Pouvez-vous recopier mot pour mot, dans le passage ci-dessous sur les expositions de 1959, tout ce qui va de « Il faut bien » jusqu'à « était totalement biaisée. » ?
══ PASSAGE PRÉSENTÉ
Il faut bien comprendre que, pour l’époque, il ne s’agissait pas seulement de comparer, mais bien de découvrir ! En effet, sous la pression de la propagande d’État, les médias des deux pays n’avaient jamais réellement montré ce qu’était la vie quotidienne des gens. Ainsi, l’image que s’étaient forgée les opinions publiques respectives était totalement biaisée.
Le 30 juin 1959, une exposition démarre au Colisée de New York. Celle-ci présente les avancées de l’URSS et le quotidien de la vie dans ce pays. Les Américains sont choqués, ils réalisent que leur regard sur le pays froid était plutôt déformé. En miroir, le 25 juillet s’ouvre un salon dédié à « l’American Way of Life » en actuelle Russie. C’est au parc des expositions Sokolniki de Moscou que de nombreuses marques américaines sont venues présenter leurs produits. On retrouve l’emblématique Disney pour la culture, IBM pour la technologie et Pepsi pour la consommation alimentaire.
════
══ EXTRAIT DES DONNÉES
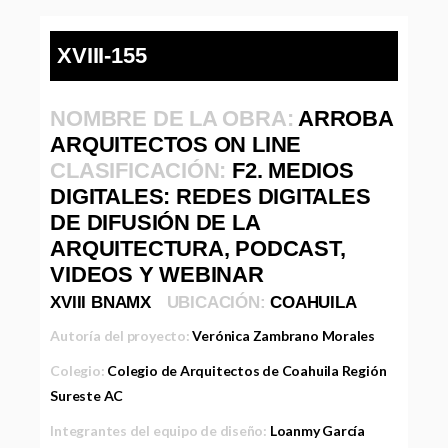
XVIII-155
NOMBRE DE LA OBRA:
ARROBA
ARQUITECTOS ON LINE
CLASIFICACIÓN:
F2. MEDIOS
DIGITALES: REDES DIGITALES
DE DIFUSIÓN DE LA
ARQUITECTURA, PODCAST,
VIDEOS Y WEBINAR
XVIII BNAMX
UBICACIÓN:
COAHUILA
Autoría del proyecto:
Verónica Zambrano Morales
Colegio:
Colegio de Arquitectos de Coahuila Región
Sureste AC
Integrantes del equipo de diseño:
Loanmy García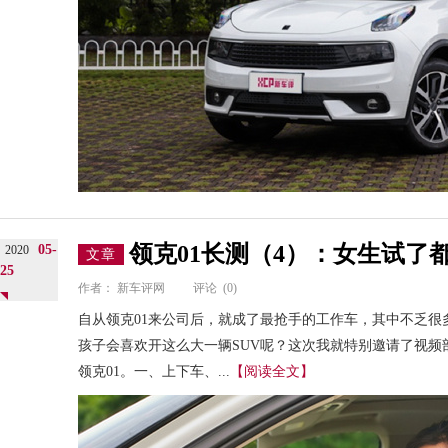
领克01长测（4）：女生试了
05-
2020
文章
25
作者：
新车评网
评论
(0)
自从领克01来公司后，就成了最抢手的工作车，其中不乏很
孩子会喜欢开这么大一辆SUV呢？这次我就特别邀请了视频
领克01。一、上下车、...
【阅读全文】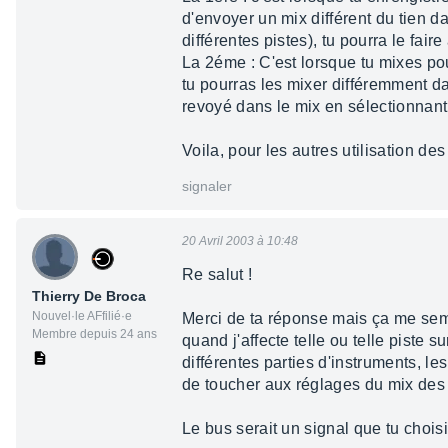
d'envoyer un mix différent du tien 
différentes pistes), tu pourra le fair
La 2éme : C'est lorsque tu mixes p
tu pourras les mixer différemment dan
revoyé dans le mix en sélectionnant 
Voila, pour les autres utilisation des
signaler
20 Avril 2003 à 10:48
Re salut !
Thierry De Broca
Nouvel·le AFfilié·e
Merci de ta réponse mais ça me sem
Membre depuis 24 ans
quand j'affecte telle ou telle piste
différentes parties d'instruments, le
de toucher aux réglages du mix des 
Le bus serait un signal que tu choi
════
══ EXTRAIT DES DONNÉES
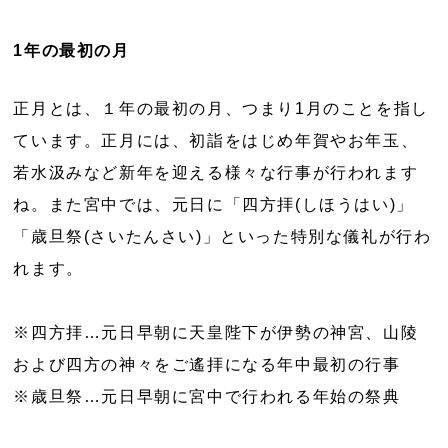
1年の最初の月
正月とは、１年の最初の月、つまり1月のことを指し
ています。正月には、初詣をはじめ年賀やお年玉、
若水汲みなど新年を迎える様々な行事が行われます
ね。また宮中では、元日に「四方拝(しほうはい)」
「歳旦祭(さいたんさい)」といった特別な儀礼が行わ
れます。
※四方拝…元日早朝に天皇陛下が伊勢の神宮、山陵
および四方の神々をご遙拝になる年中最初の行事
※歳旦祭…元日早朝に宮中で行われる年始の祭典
════
* _RÉSULTAT OBTENU_
Il faut bien comprendre que, pour l’époque, il ne s’agissait pas seulement de comparer, mais bien de découvrir ! En effet, sous la pression de la propagande d’État, les médias des deux pays n’avaient jamais réellement montré ce qu’était la vie quotidienne des gens. Ainsi, l’image que s’étaient forgée les opinions publiques respectives était totalement biaisée.